---- Recorded data

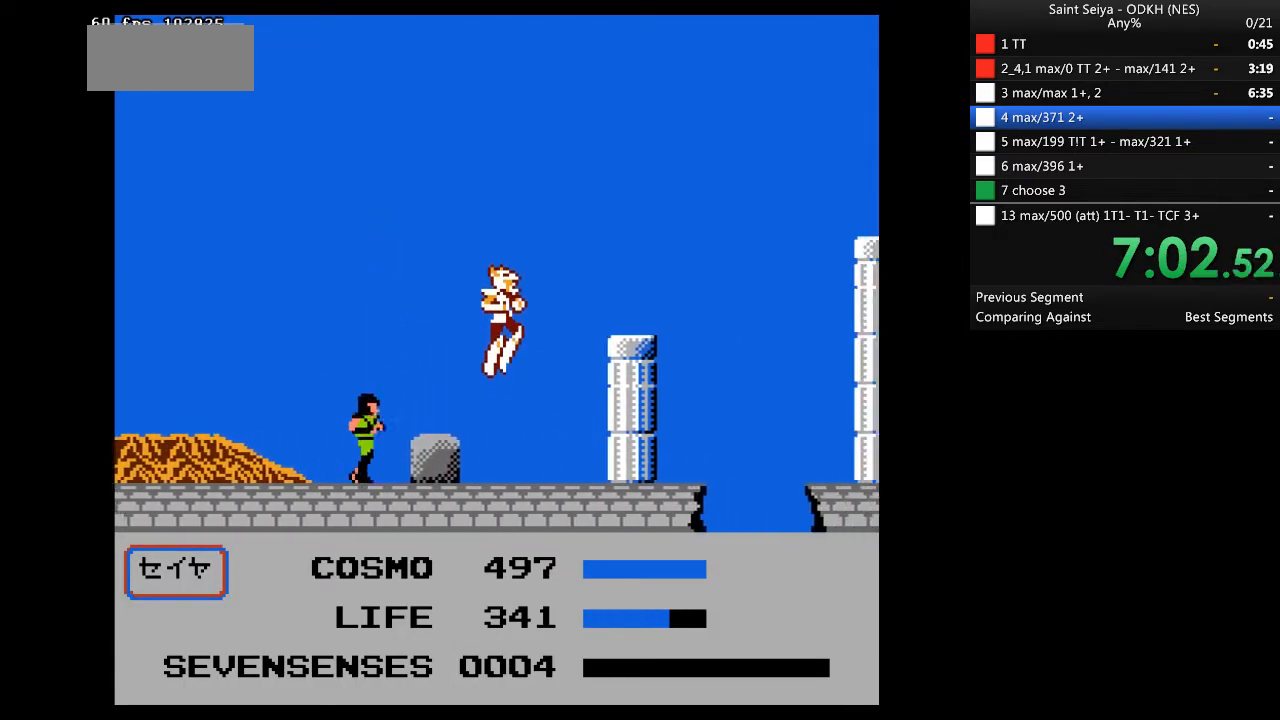
{"buttons": ["DPAD_RIGHT"], "events": []}
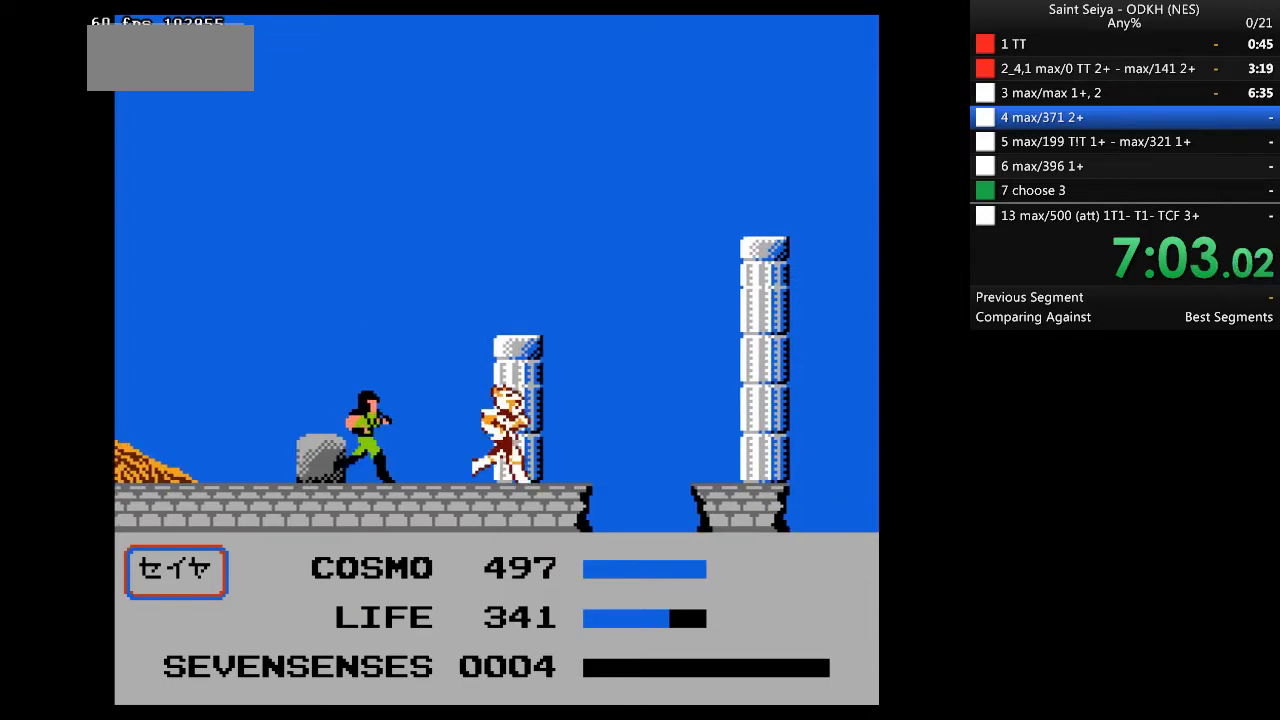
{"buttons": ["DPAD_RIGHT"], "events": [[100, "A", "down"], [333, "A", "up"]]}
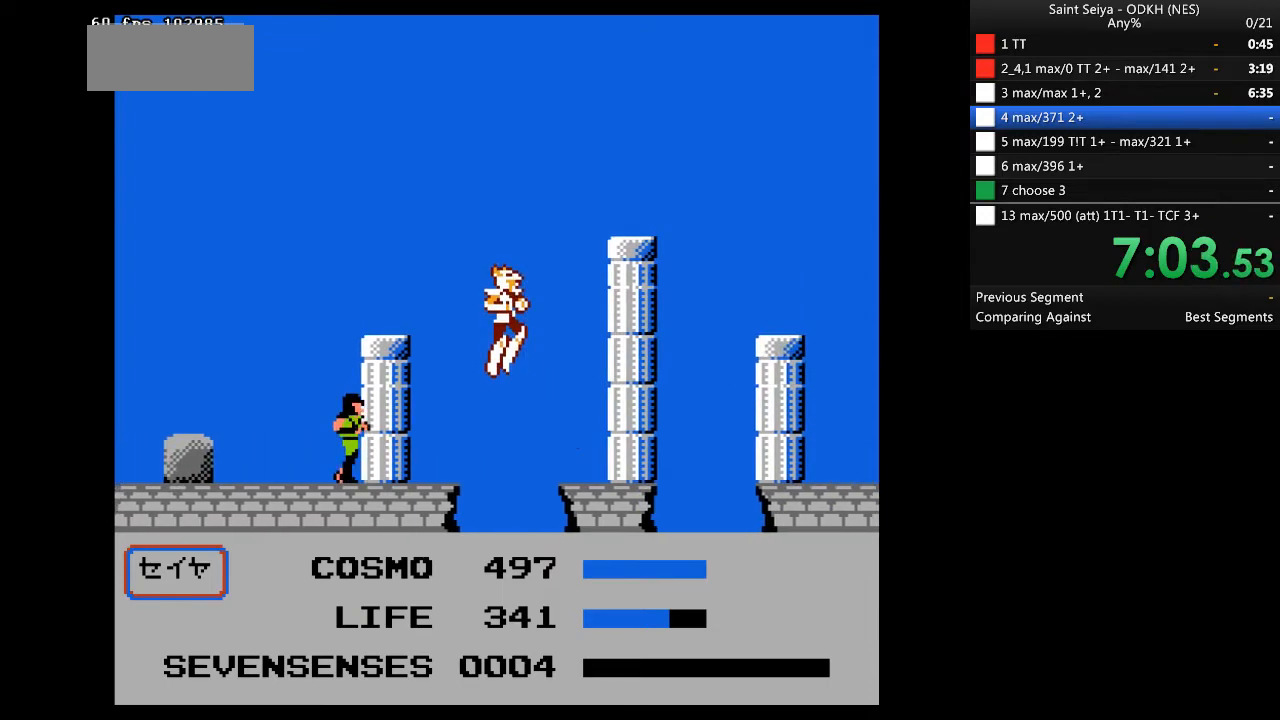
{"buttons": ["A", "DPAD_RIGHT"], "events": [[433, "A", "down"]]}
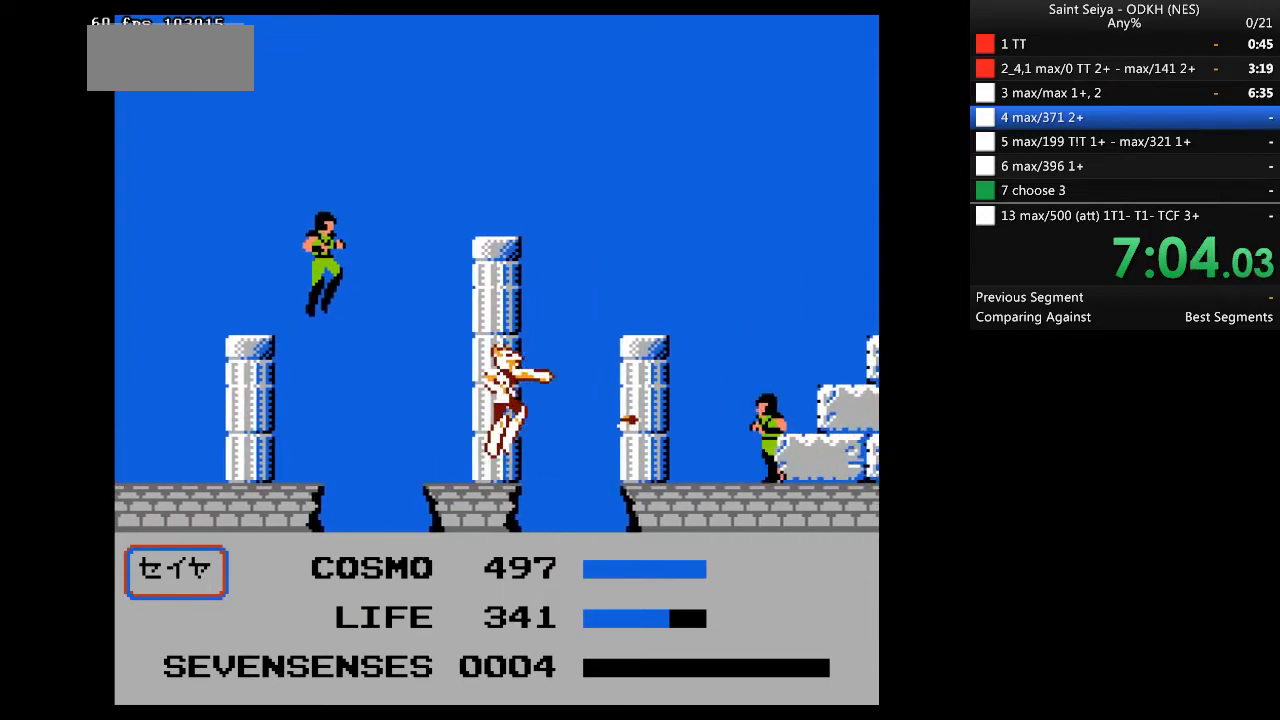
{"buttons": ["DPAD_RIGHT"], "events": [[67, "A", "up"]]}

--------

• [To do]
Answer with a number only: how many lines above include the word "down"?

• [Exercise output]
2